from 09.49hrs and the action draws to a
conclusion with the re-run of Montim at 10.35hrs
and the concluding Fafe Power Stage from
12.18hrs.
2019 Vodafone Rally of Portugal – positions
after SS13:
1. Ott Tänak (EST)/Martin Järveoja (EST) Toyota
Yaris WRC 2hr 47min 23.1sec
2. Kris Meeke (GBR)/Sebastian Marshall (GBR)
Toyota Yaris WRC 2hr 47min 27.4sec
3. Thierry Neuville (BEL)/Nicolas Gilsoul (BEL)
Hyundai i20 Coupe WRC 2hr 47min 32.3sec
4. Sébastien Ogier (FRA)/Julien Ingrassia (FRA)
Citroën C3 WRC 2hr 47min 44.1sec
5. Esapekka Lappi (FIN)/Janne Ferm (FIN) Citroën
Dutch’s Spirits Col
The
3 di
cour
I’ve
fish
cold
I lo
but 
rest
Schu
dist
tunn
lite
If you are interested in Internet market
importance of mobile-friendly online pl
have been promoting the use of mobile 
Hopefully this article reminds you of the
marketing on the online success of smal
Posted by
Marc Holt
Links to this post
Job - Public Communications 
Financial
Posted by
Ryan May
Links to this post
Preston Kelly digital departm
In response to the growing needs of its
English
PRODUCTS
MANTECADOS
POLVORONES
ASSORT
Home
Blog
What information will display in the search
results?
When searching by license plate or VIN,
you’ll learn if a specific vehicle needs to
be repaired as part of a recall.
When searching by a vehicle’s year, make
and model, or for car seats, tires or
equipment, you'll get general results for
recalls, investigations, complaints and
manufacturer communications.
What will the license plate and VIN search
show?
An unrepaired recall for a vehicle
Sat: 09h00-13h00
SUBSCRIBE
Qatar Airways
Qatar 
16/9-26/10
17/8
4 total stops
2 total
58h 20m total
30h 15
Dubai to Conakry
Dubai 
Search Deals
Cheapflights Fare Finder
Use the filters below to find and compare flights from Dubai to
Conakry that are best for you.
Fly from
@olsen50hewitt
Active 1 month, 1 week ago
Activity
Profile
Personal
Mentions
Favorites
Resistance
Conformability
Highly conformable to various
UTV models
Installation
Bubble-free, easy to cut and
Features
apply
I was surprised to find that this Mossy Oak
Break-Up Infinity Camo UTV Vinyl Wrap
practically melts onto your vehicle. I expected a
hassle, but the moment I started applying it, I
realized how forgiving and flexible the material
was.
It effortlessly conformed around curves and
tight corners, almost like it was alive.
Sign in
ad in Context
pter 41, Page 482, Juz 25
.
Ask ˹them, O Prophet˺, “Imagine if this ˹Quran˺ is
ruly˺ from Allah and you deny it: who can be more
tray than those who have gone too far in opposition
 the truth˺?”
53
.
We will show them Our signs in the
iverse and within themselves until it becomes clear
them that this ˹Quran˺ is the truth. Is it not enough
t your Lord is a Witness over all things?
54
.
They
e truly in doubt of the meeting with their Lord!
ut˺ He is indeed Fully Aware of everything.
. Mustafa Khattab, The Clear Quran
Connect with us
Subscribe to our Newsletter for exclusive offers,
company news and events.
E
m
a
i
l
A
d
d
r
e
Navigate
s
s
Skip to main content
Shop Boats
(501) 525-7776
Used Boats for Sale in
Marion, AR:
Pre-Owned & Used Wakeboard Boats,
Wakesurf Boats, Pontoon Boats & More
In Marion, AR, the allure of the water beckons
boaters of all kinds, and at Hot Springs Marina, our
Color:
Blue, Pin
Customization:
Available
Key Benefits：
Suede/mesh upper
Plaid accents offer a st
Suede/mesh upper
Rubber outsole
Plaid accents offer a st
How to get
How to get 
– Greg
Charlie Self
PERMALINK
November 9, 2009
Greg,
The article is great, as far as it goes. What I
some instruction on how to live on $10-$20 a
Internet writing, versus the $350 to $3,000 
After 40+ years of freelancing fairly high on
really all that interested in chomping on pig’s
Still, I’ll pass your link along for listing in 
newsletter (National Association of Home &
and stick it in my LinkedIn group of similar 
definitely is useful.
· · ·
◆ Directive
Retype every line of text from all the data above, word for word and in the same order.

◆ Response for this exercise
from 09.49hrs and the action draws to a
conclusion with the re-run of Montim at 10.35hrs
and the concluding Fafe Power Stage from
12.18hrs.
2019 Vodafone Rally of Portugal – positions
after SS13:
1. Ott Tänak (EST)/Martin Järveoja (EST) Toyota
Yaris WRC 2hr 47min 23.1sec
2. Kris Meeke (GBR)/Sebastian Marshall (GBR)
Toyota Yaris WRC 2hr 47min 27.4sec
3. Thierry Neuville (BEL)/Nicolas Gilsoul (BEL)
Hyundai i20 Coupe WRC 2hr 47min 32.3sec
4. Sébastien Ogier (FRA)/Julien Ingrassia (FRA)
Citroën C3 WRC 2hr 47min 44.1sec
5. Esapekka Lappi (FIN)/Janne Ferm (FIN) Citroën
Dutch’s Spirits Col
The
3 di
cour
I’ve
fish
cold
I lo
but 
rest
Schu
dist
tunn
lite
If you are interested in Internet market
importance of mobile-friendly online pl
have been promoting the use of mobile 
Hopefully this article reminds you of the
marketing on the online success of smal
Posted by
Marc Holt
Links to this post
Job - Public Communications 
Financial
Posted by
Ryan May
Links to this post
Preston Kelly digital departm
In response to the growing needs of its
English
PRODUCTS
MANTECADOS
POLVORONES
ASSORT
Home
Blog
What information will display in the search
results?
When searching by license plate or VIN,
you’ll learn if a specific vehicle needs to
be repaired as part of a recall.
When searching by a vehicle’s year, make
and model, or for car seats, tires or
equipment, you'll get general results for
recalls, investigations, complaints and
manufacturer communications.
What will the license plate and VIN search
show?
An unrepaired recall for a vehicle
Sat: 09h00-13h00
SUBSCRIBE
Qatar Airways
Qatar 
16/9-26/10
17/8
4 total stops
2 total
58h 20m total
30h 15
Dubai to Conakry
Dubai 
Search Deals
Cheapflights Fare Finder
Use the filters below to find and compare flights from Dubai to
Conakry that are best for you.
Fly from
@olsen50hewitt
Active 1 month, 1 week ago
Activity
Profile
Personal
Mentions
Favorites
Resistance
Conformability
Highly conformable to various
UTV models
Installation
Bubble-free, easy to cut and
Features
apply
I was surprised to find that this Mossy Oak
Break-Up Infinity Camo UTV Vinyl Wrap
practically melts onto your vehicle. I expected a
hassle, but the moment I started applying it, I
realized how forgiving and flexible the material
was.
It effortlessly conformed around curves and
tight corners, almost like it was alive.
Sign in
ad in Context
pter 41, Page 482, Juz 25
.
Ask ˹them, O Prophet˺, “Imagine if this ˹Quran˺ is
ruly˺ from Allah and you deny it: who can be more
tray than those who have gone too far in opposition
 the truth˺?”
53
.
We will show them Our signs in the
iverse and within themselves until it becomes clear
them that this ˹Quran˺ is the truth. Is it not enough
t your Lord is a Witness over all things?
54
.
They
e truly in doubt of the meeting with their Lord!
ut˺ He is indeed Fully Aware of everything.
. Mustafa Khattab, The Clear Quran
Connect with us
Subscribe to our Newsletter for exclusive offers,
company news and events.
E
m
a
i
l
A
d
d
r
e
Navigate
s
s
Skip to main content
Shop Boats
(501) 525-7776
Used Boats for Sale in
Marion, AR:
Pre-Owned & Used Wakeboard Boats,
Wakesurf Boats, Pontoon Boats & More
In Marion, AR, the allure of the water beckons
boaters of all kinds, and at Hot Springs Marina, our
Color:
Blue, Pin
Customization:
Available
Key Benefits：
Suede/mesh upper
Plaid accents offer a st
Suede/mesh upper
Rubber outsole
Plaid accents offer a st
How to get
How to get 
– Greg
Charlie Self
PERMALINK
November 9, 2009
Greg,
The article is great, as far as it goes. What I
some instruction on how to live on $10-$20 a
Internet writing, versus the $350 to $3,000 
After 40+ years of freelancing fairly high on
really all that interested in chomping on pig’s
Still, I’ll pass your link along for listing in 
newsletter (National Association of Home &
and stick it in my LinkedIn group of similar 
definitely is useful.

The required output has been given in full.